Is this Modern Monetary Theory* in action?
For now I am assuming that the Fed balance sheet could potentially grow to $10 trillion. That's just a guess of course, but it has already grown from $4 trillion to $5.8 trillion in a matter of months, and the Treasury will be issuing trillions of new debt which the Fed will likely have to absorb.
It's interesting that during WWII, the Fed increased its balance sheet 10-fold as it monetized war debt and engaged in quantitative easing (QE) to enforce its price caps (around 2.5%). Given that we are now looking at wartime level deficits and again a Fed that will likely be monetizing those deficits, the parallel is not far-fetched. Modern Monetary Theory (MMT)* is here!
Will it be a V-shaped recovery?
As a result, in my view, this market cycle has entered the stage where it has transitioned from a one-way street to a balancing act. As the economic losses are now being reported and priced in, and with some health experts suggesting that the growth rate of COVID-19 cases may possibly crest in the coming few weeks, the big question going forward is what the shape of the recovery will be.
In terms of earnings estimates the market appears to be expecting a sharp V-shaped recovery. That may be too optimistic in my view, since it seems unlikely that everything will just go back to normal once social distancing starts to reverse.
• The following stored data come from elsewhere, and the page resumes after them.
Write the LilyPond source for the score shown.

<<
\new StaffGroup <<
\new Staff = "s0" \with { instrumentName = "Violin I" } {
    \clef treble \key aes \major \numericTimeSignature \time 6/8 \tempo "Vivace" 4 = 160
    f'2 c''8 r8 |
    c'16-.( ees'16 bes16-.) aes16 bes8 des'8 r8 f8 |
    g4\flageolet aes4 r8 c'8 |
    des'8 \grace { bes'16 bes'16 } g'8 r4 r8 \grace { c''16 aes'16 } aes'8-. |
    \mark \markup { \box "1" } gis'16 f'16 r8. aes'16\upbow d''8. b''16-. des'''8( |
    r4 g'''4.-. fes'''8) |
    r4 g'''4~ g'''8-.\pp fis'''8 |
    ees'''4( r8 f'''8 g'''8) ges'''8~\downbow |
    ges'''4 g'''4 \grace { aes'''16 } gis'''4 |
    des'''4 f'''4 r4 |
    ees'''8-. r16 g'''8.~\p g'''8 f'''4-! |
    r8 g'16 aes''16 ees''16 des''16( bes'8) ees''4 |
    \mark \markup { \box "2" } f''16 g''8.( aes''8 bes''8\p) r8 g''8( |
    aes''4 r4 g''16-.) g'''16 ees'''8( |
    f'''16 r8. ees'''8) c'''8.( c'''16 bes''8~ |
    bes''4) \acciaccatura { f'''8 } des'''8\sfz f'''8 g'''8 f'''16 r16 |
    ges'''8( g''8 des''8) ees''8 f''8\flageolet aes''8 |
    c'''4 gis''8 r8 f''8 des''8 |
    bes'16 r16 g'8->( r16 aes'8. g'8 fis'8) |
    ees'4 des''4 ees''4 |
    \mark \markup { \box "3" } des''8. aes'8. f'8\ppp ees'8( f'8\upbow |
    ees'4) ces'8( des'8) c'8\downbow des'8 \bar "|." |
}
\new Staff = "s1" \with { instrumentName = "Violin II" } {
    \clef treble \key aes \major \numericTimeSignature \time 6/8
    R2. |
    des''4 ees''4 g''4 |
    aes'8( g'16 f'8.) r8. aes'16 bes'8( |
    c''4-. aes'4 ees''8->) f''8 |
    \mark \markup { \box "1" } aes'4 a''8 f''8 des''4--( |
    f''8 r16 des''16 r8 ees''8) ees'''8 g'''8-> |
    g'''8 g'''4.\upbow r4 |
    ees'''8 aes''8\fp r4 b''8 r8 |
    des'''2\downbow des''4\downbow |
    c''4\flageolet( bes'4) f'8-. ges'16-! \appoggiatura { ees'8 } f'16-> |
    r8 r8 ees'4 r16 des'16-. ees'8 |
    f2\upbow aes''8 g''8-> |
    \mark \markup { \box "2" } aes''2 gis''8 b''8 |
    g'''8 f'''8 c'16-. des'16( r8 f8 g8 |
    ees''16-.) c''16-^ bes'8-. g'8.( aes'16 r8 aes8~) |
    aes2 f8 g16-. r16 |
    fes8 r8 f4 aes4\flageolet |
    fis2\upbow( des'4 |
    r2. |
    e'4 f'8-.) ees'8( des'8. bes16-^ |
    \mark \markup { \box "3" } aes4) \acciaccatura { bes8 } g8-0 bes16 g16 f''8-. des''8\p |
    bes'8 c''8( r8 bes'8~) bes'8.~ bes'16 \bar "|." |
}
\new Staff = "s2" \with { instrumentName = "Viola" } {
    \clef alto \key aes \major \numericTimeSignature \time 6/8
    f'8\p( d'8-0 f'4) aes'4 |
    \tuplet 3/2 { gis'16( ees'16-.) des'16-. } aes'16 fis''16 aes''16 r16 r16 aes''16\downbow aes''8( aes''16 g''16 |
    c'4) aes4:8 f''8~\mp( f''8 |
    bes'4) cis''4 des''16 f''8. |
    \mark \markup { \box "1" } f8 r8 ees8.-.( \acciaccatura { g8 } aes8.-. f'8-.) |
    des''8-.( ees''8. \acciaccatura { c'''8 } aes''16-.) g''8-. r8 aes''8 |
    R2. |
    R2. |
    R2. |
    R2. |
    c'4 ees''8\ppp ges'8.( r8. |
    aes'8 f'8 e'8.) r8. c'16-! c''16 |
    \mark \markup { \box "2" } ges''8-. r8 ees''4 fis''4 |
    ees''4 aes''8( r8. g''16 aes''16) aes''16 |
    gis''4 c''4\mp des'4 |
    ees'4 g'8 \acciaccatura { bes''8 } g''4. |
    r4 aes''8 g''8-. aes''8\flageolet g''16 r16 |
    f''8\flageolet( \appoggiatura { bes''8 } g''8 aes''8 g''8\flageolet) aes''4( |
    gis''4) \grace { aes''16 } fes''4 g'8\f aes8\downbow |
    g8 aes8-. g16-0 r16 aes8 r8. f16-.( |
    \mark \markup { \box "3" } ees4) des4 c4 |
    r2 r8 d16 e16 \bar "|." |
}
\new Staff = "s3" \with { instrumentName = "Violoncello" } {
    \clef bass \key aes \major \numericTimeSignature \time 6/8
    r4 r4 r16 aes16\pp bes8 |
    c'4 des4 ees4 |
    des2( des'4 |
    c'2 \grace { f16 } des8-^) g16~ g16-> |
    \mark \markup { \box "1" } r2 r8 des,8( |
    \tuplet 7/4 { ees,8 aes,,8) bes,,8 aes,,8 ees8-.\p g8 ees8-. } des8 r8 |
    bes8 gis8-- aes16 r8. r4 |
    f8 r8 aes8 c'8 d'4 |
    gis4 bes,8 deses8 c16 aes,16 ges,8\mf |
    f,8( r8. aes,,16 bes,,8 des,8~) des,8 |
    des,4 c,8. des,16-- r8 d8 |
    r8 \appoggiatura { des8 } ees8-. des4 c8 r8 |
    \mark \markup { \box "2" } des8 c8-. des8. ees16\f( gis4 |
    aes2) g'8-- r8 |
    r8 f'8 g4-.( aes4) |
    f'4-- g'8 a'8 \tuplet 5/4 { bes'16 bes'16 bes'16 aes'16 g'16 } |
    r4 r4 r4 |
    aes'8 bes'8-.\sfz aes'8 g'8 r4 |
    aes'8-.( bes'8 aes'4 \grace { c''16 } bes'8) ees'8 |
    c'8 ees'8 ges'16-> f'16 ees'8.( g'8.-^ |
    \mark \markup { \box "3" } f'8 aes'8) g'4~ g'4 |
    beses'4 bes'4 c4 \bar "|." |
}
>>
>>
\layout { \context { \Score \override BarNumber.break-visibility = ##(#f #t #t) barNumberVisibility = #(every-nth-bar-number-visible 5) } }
If social un-distancing happens in stages, then the V may look more like a swoosh.
Earnings estimates may be too optimistic
It will be interesting to hear what companies have to say during the earnings season that is about to start. My guess is that they will offer very little guidance about the upcoming quarters, which makes sense given that there isn't much of a playbook for this cycle.
While the earnings estimates have been marked down a lot already (with the Q2 growth estimate now at −16% and the 2020 estimate down to −6%), it doesn't seem to be enough compared to what the dividend futures are suggesting. The S&P 500 dividend futures contract (next 12 months) is pricing in a hit from $62/share to $40/share.
The market may have already priced in a hit to earnings estimates
That suggests a bigger earnings hit than what the street is pricing in so far. So get ready for a rocky earnings season. Having said that, when I overlay this against the drawdown in the S&P 500 and I balance the scales for the 2015–2016 earnings contraction, it still appears that the S&P 500 has more than priced in such a scenario.
Also, when I plug a $40 dividend value into my discounted cash flow (DCF) model, it spits out a fair value for the S&P 500 of 2,459. That is almost exactly where the index closed on Friday. Again, this gives me the sense that while health and economic news appears about to get even worse, the market is already ahead of the news.
For now, I continue to parse the price action and the market's internals for signs of exhaustion and selling fatigue. After 3-plus weeks being cooped up at home, the battle fatigue goes well beyond the markets.